## Dataset entries
***

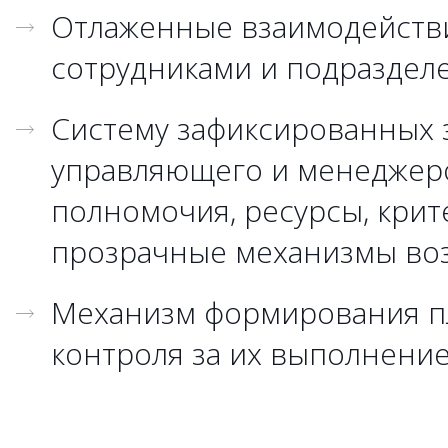
Отлаженные взаимодейств
сотрудниками и подраздел
Систему зафиксированных 
управляющего и менеджеро
полномочия, ресурсы, кри
прозрачные механизмы воз
Механизм формирования п
контроля за их выполнение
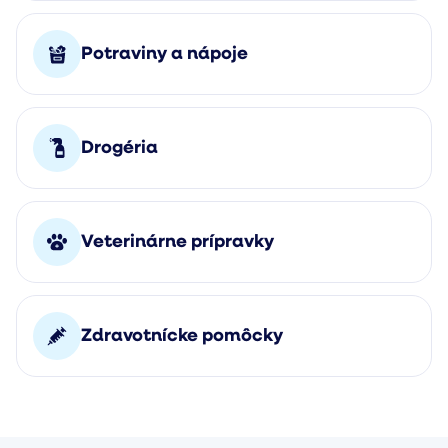
Potraviny a nápoje
Drogéria
Veterinárne prípravky
Zdravotnícke pomôcky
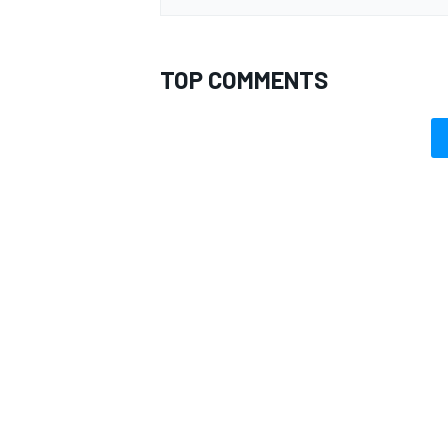
TOP COMMENTS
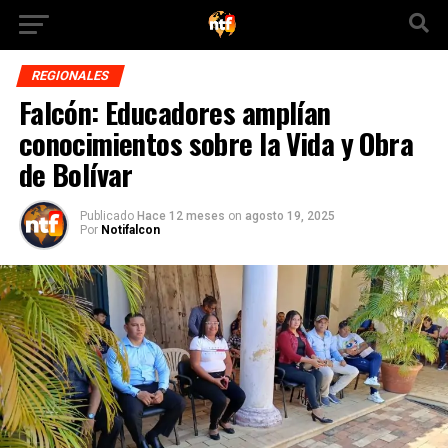
REGIONALES
Falcón: Educadores amplían
conocimientos sobre la Vida y Obra
de Bolívar
Publicado
Hace 12 meses
on
agosto 19, 2025
Por
Notifalcon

***

## Work required
Please rewrite all the records above with "Publicado" changed to "Actualizado" and every other word kept as it is. Leave the pictures out of your answer.

## Answer box
Отлаженные взаимодейств
сотрудниками и подраздел
Систему зафиксированных 
управляющего и менеджеро
полномочия, ресурсы, кри
прозрачные механизмы воз
Механизм формирования п
контроля за их выполнение
Potraviny a nápoje
Drogéria
Veterinárne prípravky
Zdravotnícke pomôcky
TOP COMMENTS
REGIONALES
Falcón: Educadores amplían
conocimientos sobre la Vida y Obra
de Bolívar
Actualizado
Hace 12 meses
on
agosto 19, 2025
Por
Notifalcon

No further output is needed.